**WRITTEN INSTRUCTION:**
How many pairs of prescription eyeglasses does the article below about collecting glasses for Ethiopia say Markert has gathered?

**PAGE TEXT:**
Markert’s mission to deliver eyeglasses to Africa envisions the finish line


AURORA | Molly Markert will be taking her seat in the Aurora Municipal Center for the last time in a few weeks after more than 12 years on Aurora City Council.

But the indelible councilwoman won’t be exiting without making a few final community contributions, at least one of which could impact people more than 8,000 miles away.

In cooperation with friends and a pair of optometric-minded constituents, Markert has worked for the past several months to accrue a stockpile of more than 2,000 pairs of prescription eyeglasses, which she plans to donate to children living in Aurora’s sister city, Adama, Ethiopia.

The idea to collect the glasses was sparked earlier this year when Markert traveled to Adama as a part of Aurora’s recently rejuvenated Sister Cities program.

She said that upon visiting a local elementary school, she noticed something strange about the position of the pupils in the classrooms.

“When we were in the schools, I saw all of the kids sitting in the front row,” Markert said during an interview last month. “And I asked (the teacher), ‘You have that many eager learners who all sit right on the edge of their seats?’ And the teacher said, ‘No, they can’t see.’”

Markert said that is was at that moment when she realized the overall dearth of eyeglasses there.

“It struck me that I hadn’t seen anybody in Ethiopia wear glasses — maybe one or two people out of every 200,” Markert said. “They told me that they have four optometrists for the entire region.”

When she returned to the U.S., Markert began calling in favors in an attempt to begin rounding up as many glasses as she could find. She’s worked closely with longtime friends Annie Dozoretz and Arnie Schultz as well as local optometrists Rheda Gerlock and Bob McQuaid, who live in Ward IV, over the course of the collection efforts.

“Rheda was my kids’ optometrist — everybody in Aurora knows everybody, just a couple of degrees removed,” Markert said. “Bob and Rheda really did it all.”

**EXTRACTED ENTRIES:**

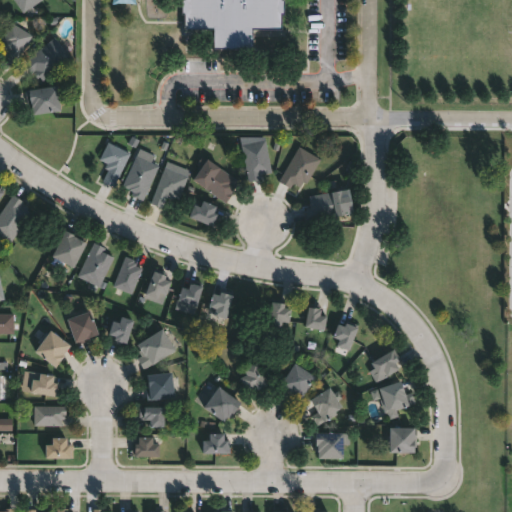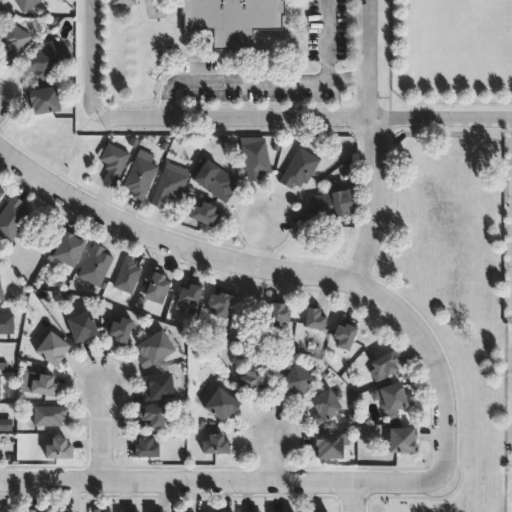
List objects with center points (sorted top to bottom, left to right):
building: (122, 1)
building: (124, 2)
building: (26, 4)
building: (27, 4)
building: (233, 19)
building: (233, 20)
building: (13, 42)
building: (15, 45)
road: (94, 58)
building: (46, 59)
building: (48, 61)
road: (347, 77)
road: (272, 81)
building: (45, 99)
building: (44, 102)
road: (303, 117)
road: (369, 146)
building: (257, 158)
building: (256, 159)
building: (113, 161)
building: (115, 163)
building: (299, 167)
building: (300, 171)
building: (139, 176)
building: (141, 177)
building: (214, 178)
building: (217, 181)
building: (171, 184)
building: (168, 186)
building: (1, 192)
building: (1, 193)
park: (461, 198)
building: (326, 204)
building: (331, 205)
building: (206, 212)
building: (205, 213)
building: (12, 218)
building: (14, 218)
road: (261, 241)
building: (69, 249)
building: (70, 249)
building: (97, 265)
building: (95, 267)
road: (281, 272)
building: (127, 275)
building: (129, 275)
building: (156, 283)
building: (159, 285)
building: (1, 291)
building: (1, 293)
building: (191, 293)
building: (189, 294)
building: (219, 304)
building: (221, 304)
building: (277, 312)
building: (280, 315)
building: (314, 317)
building: (317, 318)
building: (6, 323)
building: (6, 324)
building: (83, 326)
building: (84, 327)
building: (119, 330)
building: (122, 330)
building: (344, 334)
building: (346, 335)
building: (50, 348)
building: (154, 348)
building: (155, 348)
building: (53, 349)
building: (386, 362)
building: (388, 364)
building: (254, 378)
building: (254, 378)
building: (296, 381)
building: (299, 381)
building: (44, 385)
building: (158, 386)
building: (161, 386)
building: (3, 387)
building: (3, 388)
building: (396, 396)
building: (397, 397)
building: (222, 404)
building: (223, 405)
building: (326, 405)
building: (326, 406)
building: (49, 415)
building: (153, 416)
building: (154, 416)
building: (50, 417)
building: (5, 425)
building: (6, 425)
road: (103, 430)
building: (403, 440)
building: (403, 441)
building: (216, 444)
building: (216, 444)
building: (330, 446)
building: (331, 446)
building: (146, 447)
building: (146, 447)
building: (60, 448)
building: (58, 449)
road: (272, 457)
road: (223, 481)
road: (354, 497)
building: (8, 510)
building: (62, 510)
building: (66, 510)
building: (98, 510)
building: (7, 511)
building: (30, 511)
building: (39, 511)
building: (103, 511)
building: (133, 511)
building: (155, 511)
building: (185, 511)
building: (221, 511)
building: (253, 511)
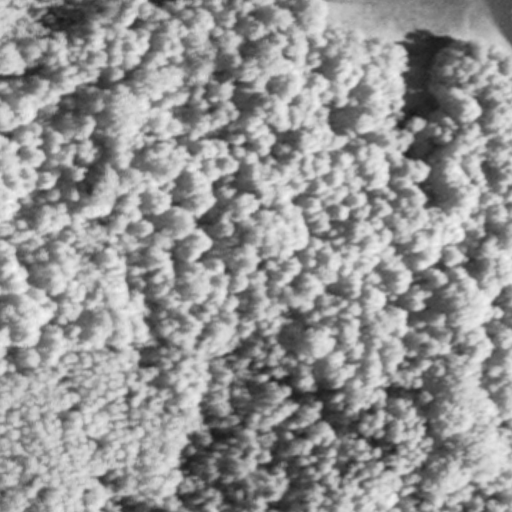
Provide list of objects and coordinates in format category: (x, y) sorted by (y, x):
road: (503, 16)
road: (184, 200)
park: (256, 256)
road: (0, 400)
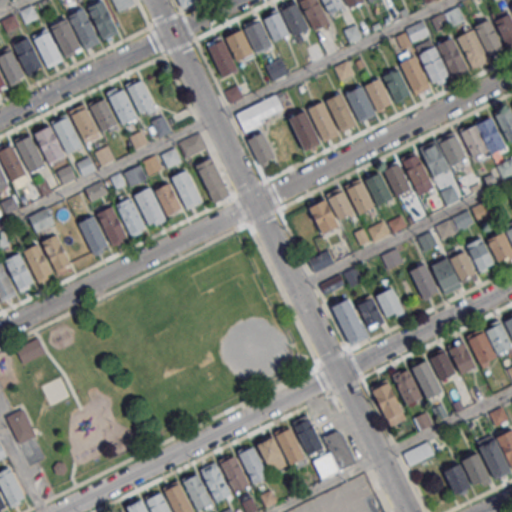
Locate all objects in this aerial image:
building: (366, 0)
building: (368, 0)
building: (2, 1)
building: (3, 1)
building: (184, 2)
building: (185, 2)
building: (351, 2)
building: (121, 3)
building: (122, 4)
building: (332, 5)
building: (337, 5)
road: (13, 6)
building: (511, 8)
building: (28, 12)
building: (314, 12)
road: (143, 13)
building: (313, 13)
building: (454, 15)
building: (293, 18)
building: (103, 19)
building: (103, 19)
building: (9, 21)
building: (284, 21)
building: (275, 24)
building: (504, 25)
road: (216, 27)
building: (505, 27)
building: (83, 28)
building: (416, 30)
building: (74, 32)
building: (257, 34)
building: (487, 35)
building: (256, 36)
building: (65, 37)
building: (403, 39)
road: (155, 40)
building: (479, 42)
building: (238, 45)
building: (239, 45)
building: (46, 47)
building: (47, 48)
building: (471, 48)
road: (100, 50)
building: (27, 54)
building: (27, 55)
building: (450, 55)
building: (221, 56)
building: (221, 57)
building: (441, 58)
road: (119, 59)
road: (329, 59)
building: (432, 63)
building: (10, 66)
building: (10, 66)
building: (276, 69)
building: (343, 69)
building: (413, 71)
building: (414, 74)
building: (2, 82)
building: (2, 83)
building: (395, 83)
building: (396, 84)
building: (233, 93)
building: (377, 93)
building: (377, 93)
road: (81, 94)
building: (140, 95)
building: (141, 97)
road: (202, 101)
building: (359, 102)
building: (360, 102)
building: (121, 104)
building: (122, 106)
building: (340, 111)
building: (340, 111)
building: (258, 112)
building: (103, 113)
building: (103, 114)
building: (322, 120)
building: (505, 121)
building: (505, 122)
building: (84, 123)
building: (85, 123)
building: (160, 125)
building: (160, 125)
building: (312, 125)
road: (373, 125)
building: (303, 129)
building: (66, 133)
building: (67, 134)
building: (490, 134)
building: (482, 137)
building: (137, 138)
road: (205, 138)
road: (382, 139)
building: (472, 140)
building: (48, 143)
building: (49, 143)
building: (191, 144)
building: (192, 144)
building: (260, 147)
building: (260, 147)
building: (450, 147)
road: (395, 149)
building: (29, 152)
building: (30, 152)
building: (442, 152)
building: (103, 153)
building: (104, 154)
building: (170, 156)
building: (170, 157)
building: (433, 157)
building: (11, 162)
building: (11, 162)
building: (85, 164)
building: (151, 164)
building: (151, 164)
building: (85, 165)
building: (504, 167)
building: (414, 168)
road: (104, 169)
building: (416, 172)
building: (64, 173)
building: (66, 173)
building: (134, 174)
building: (135, 174)
building: (3, 177)
building: (396, 178)
building: (396, 178)
building: (117, 179)
building: (212, 179)
building: (212, 179)
building: (2, 180)
building: (117, 180)
building: (43, 185)
building: (186, 187)
building: (377, 187)
building: (378, 187)
building: (186, 188)
building: (96, 189)
building: (96, 190)
building: (449, 194)
building: (358, 195)
building: (358, 195)
building: (167, 198)
building: (158, 202)
building: (338, 202)
building: (8, 203)
building: (149, 205)
building: (330, 209)
building: (483, 210)
building: (130, 215)
building: (130, 215)
road: (262, 215)
building: (322, 215)
building: (41, 219)
building: (41, 219)
building: (111, 223)
building: (111, 223)
building: (396, 223)
building: (449, 229)
building: (378, 230)
building: (92, 232)
road: (403, 233)
building: (509, 233)
building: (93, 234)
building: (2, 240)
building: (426, 240)
building: (502, 243)
building: (499, 245)
building: (55, 252)
road: (117, 252)
building: (56, 253)
building: (479, 253)
building: (480, 253)
road: (301, 256)
building: (391, 257)
building: (320, 260)
building: (37, 261)
building: (38, 263)
building: (462, 264)
road: (126, 267)
building: (19, 270)
building: (453, 270)
building: (19, 271)
building: (444, 272)
building: (353, 276)
building: (423, 280)
building: (424, 280)
building: (5, 282)
building: (5, 283)
building: (332, 283)
road: (123, 284)
road: (295, 288)
road: (283, 293)
building: (388, 301)
building: (389, 302)
road: (430, 308)
building: (368, 310)
building: (369, 311)
building: (349, 320)
building: (348, 321)
building: (508, 323)
building: (509, 324)
road: (424, 329)
building: (497, 337)
building: (489, 341)
park: (254, 347)
road: (420, 347)
building: (481, 347)
building: (30, 350)
building: (461, 355)
road: (333, 356)
building: (461, 356)
park: (147, 362)
building: (441, 364)
building: (442, 364)
road: (58, 365)
building: (509, 371)
building: (425, 377)
building: (426, 377)
road: (324, 378)
building: (406, 385)
building: (406, 386)
fountain: (55, 390)
building: (387, 401)
building: (388, 401)
road: (308, 404)
building: (439, 411)
building: (497, 414)
building: (423, 419)
road: (445, 423)
building: (20, 424)
building: (20, 425)
road: (1, 432)
building: (306, 433)
building: (307, 434)
road: (169, 438)
road: (197, 442)
road: (370, 442)
building: (506, 443)
building: (289, 445)
building: (279, 448)
building: (2, 451)
road: (360, 451)
building: (271, 452)
building: (417, 452)
building: (497, 452)
building: (334, 454)
building: (334, 455)
building: (493, 455)
road: (188, 463)
building: (252, 463)
building: (252, 464)
road: (19, 465)
building: (474, 467)
building: (474, 467)
building: (234, 472)
building: (234, 472)
road: (71, 473)
building: (456, 477)
building: (456, 478)
building: (215, 481)
building: (215, 481)
road: (322, 484)
building: (10, 486)
building: (10, 486)
building: (197, 490)
building: (198, 491)
road: (476, 494)
building: (267, 496)
building: (177, 497)
building: (177, 498)
building: (156, 503)
building: (156, 503)
building: (248, 504)
road: (497, 504)
building: (1, 505)
building: (2, 505)
building: (136, 506)
building: (137, 506)
road: (41, 508)
building: (226, 509)
building: (121, 511)
building: (121, 511)
building: (215, 511)
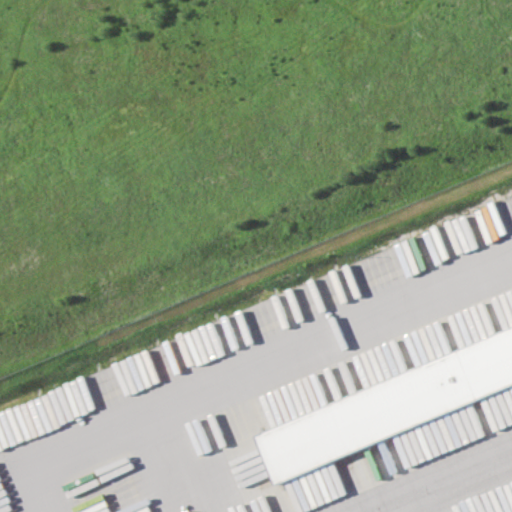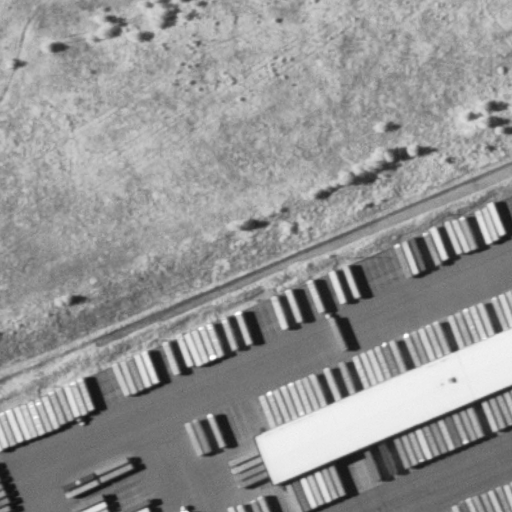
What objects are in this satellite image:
road: (243, 368)
building: (284, 397)
building: (387, 403)
building: (388, 408)
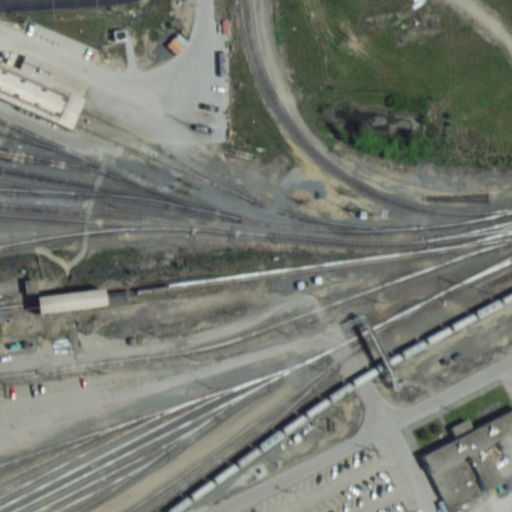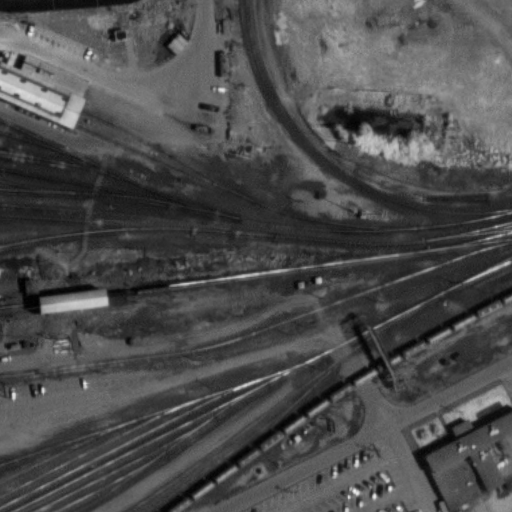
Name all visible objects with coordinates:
railway: (37, 88)
building: (39, 88)
building: (40, 89)
railway: (34, 104)
railway: (40, 139)
railway: (158, 160)
railway: (63, 163)
railway: (329, 166)
railway: (76, 183)
railway: (28, 186)
railway: (232, 191)
railway: (107, 194)
railway: (130, 214)
railway: (249, 221)
railway: (85, 232)
railway: (256, 234)
railway: (469, 240)
railway: (491, 266)
railway: (256, 273)
building: (63, 300)
railway: (260, 328)
railway: (283, 372)
road: (507, 376)
railway: (331, 392)
railway: (287, 407)
railway: (246, 426)
railway: (154, 428)
railway: (123, 433)
road: (364, 436)
railway: (89, 437)
railway: (63, 442)
railway: (246, 446)
railway: (132, 450)
building: (463, 459)
building: (466, 461)
railway: (120, 467)
road: (406, 468)
road: (337, 481)
railway: (105, 484)
road: (385, 497)
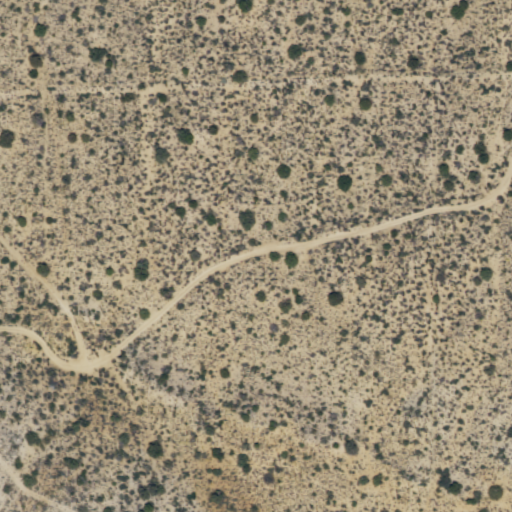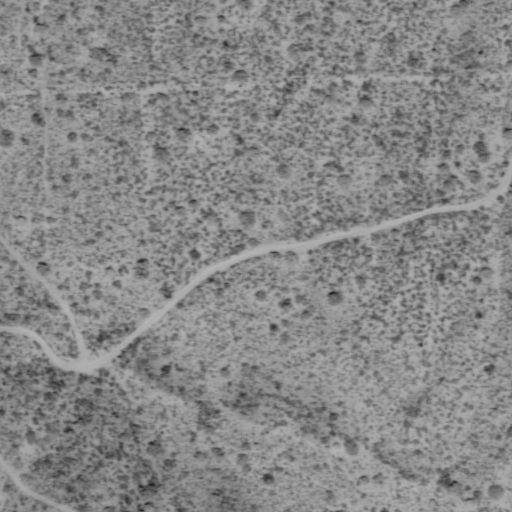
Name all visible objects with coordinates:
road: (256, 86)
road: (70, 231)
road: (293, 250)
road: (430, 283)
road: (55, 298)
road: (48, 346)
road: (29, 495)
road: (500, 506)
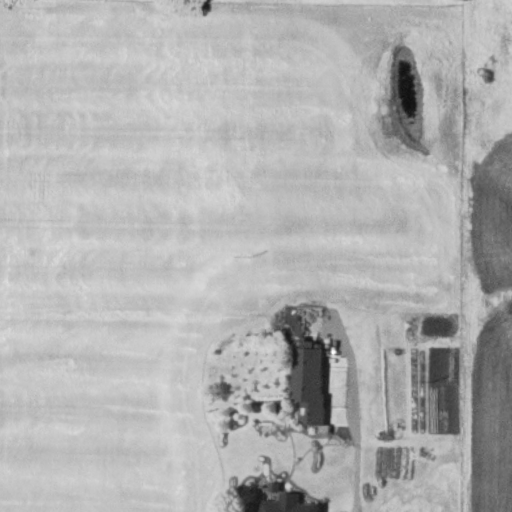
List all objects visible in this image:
power tower: (242, 258)
building: (305, 382)
power tower: (426, 384)
road: (352, 448)
building: (285, 504)
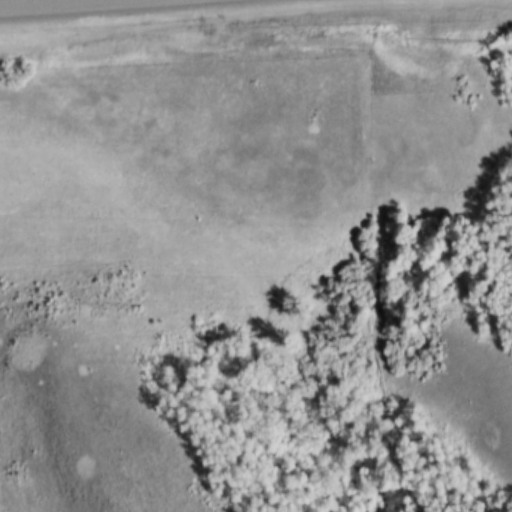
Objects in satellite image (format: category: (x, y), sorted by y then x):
road: (111, 7)
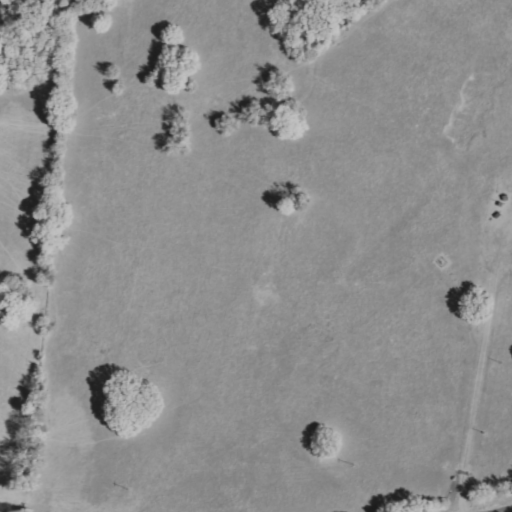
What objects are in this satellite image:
road: (475, 367)
power tower: (356, 464)
power tower: (122, 490)
road: (501, 509)
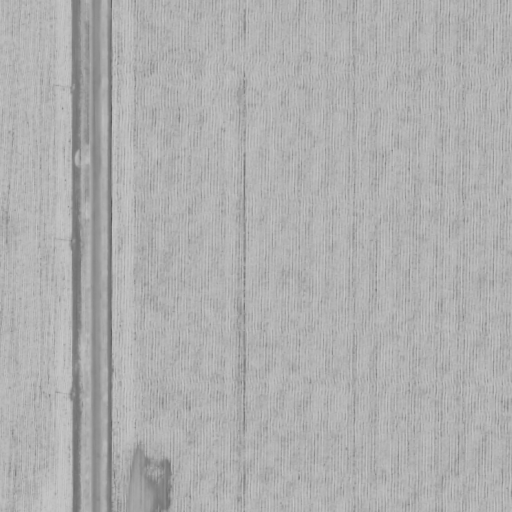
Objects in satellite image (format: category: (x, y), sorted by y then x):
road: (100, 256)
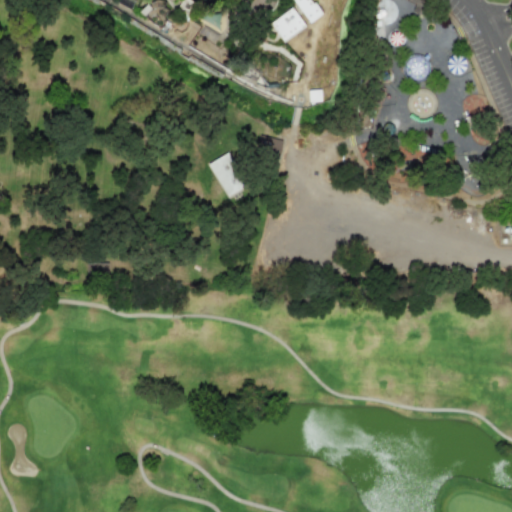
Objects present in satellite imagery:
building: (306, 9)
building: (308, 9)
road: (477, 11)
road: (504, 12)
road: (504, 22)
building: (286, 24)
building: (287, 24)
building: (394, 39)
road: (495, 51)
theme park: (428, 109)
park: (255, 143)
building: (267, 146)
building: (225, 175)
building: (228, 175)
building: (97, 266)
park: (256, 399)
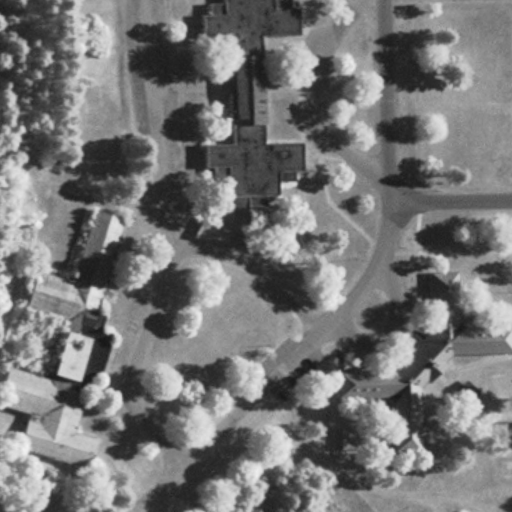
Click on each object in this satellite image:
building: (246, 97)
road: (389, 154)
road: (169, 241)
road: (215, 249)
road: (291, 296)
building: (61, 349)
building: (421, 360)
road: (282, 367)
building: (504, 382)
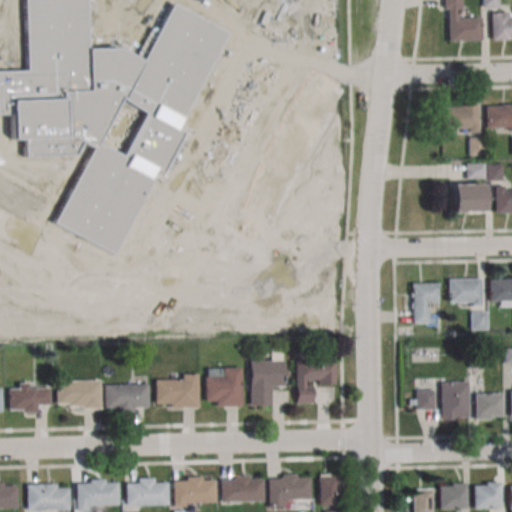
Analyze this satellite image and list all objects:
building: (489, 3)
building: (489, 3)
building: (458, 23)
building: (459, 24)
building: (500, 25)
building: (500, 27)
road: (417, 29)
road: (501, 56)
road: (447, 72)
building: (102, 106)
building: (497, 116)
building: (459, 117)
building: (498, 117)
building: (459, 118)
building: (474, 145)
building: (510, 145)
building: (475, 146)
building: (511, 146)
road: (402, 160)
building: (472, 170)
building: (473, 170)
building: (493, 171)
building: (493, 173)
building: (502, 198)
building: (466, 200)
building: (466, 200)
building: (502, 201)
road: (347, 229)
road: (454, 231)
road: (371, 233)
road: (438, 247)
road: (366, 255)
road: (453, 260)
building: (499, 289)
building: (462, 290)
building: (462, 291)
building: (499, 291)
building: (420, 299)
building: (421, 300)
building: (476, 319)
building: (476, 320)
road: (394, 335)
building: (507, 355)
building: (507, 356)
building: (474, 359)
building: (309, 377)
building: (310, 377)
building: (262, 379)
building: (262, 379)
building: (221, 385)
building: (221, 386)
building: (174, 391)
building: (174, 391)
building: (75, 393)
building: (76, 393)
building: (25, 396)
building: (123, 396)
building: (123, 396)
building: (26, 397)
building: (422, 399)
building: (424, 399)
building: (451, 399)
building: (452, 400)
building: (509, 402)
building: (509, 402)
building: (485, 405)
building: (486, 405)
road: (171, 425)
road: (185, 443)
road: (440, 451)
road: (171, 463)
road: (499, 465)
road: (343, 485)
building: (239, 488)
building: (240, 488)
building: (191, 489)
building: (285, 489)
building: (325, 489)
building: (192, 490)
building: (285, 490)
building: (325, 490)
road: (398, 490)
building: (144, 491)
building: (143, 492)
building: (93, 493)
building: (94, 493)
building: (485, 494)
building: (6, 495)
building: (7, 495)
building: (450, 495)
building: (450, 495)
building: (485, 495)
building: (44, 496)
building: (45, 496)
building: (509, 497)
building: (508, 498)
building: (419, 499)
building: (419, 500)
building: (329, 511)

**EXPECTED ANSWER:**
More than 2,000 pairs.